_WHAT TO DO_.
How many lines in the data below contain the string "ngồi"? Case counts, and your reply should be the number alone.

(DATASET Opens)

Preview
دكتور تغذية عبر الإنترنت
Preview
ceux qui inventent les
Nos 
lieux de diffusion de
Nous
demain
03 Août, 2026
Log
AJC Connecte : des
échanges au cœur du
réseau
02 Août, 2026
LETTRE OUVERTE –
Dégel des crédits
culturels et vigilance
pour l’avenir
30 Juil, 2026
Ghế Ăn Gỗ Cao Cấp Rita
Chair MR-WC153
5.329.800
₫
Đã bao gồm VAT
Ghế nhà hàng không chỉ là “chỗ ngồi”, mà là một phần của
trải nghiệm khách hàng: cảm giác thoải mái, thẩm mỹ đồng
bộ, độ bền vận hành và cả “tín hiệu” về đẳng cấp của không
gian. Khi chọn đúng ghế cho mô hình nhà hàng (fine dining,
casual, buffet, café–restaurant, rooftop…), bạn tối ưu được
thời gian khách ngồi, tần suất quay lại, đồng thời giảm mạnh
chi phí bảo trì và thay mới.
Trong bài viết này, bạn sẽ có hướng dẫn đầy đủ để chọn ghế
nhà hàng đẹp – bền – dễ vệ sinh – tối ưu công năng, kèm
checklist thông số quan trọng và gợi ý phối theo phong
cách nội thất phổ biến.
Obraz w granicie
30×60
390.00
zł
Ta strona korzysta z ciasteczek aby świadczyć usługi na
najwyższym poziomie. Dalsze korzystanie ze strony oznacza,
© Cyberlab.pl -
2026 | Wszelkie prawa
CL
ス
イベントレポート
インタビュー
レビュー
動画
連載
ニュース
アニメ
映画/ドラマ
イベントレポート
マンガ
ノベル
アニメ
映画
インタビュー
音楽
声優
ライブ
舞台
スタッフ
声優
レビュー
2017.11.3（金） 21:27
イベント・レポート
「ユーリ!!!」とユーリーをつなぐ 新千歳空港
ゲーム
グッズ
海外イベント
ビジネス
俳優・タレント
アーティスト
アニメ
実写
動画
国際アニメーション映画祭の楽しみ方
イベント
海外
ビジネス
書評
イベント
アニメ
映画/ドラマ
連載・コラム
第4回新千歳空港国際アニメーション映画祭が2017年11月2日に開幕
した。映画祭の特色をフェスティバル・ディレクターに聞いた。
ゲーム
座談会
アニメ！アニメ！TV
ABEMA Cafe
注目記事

(DATASET Closes)

_COMPLETED EXERCISE_.
2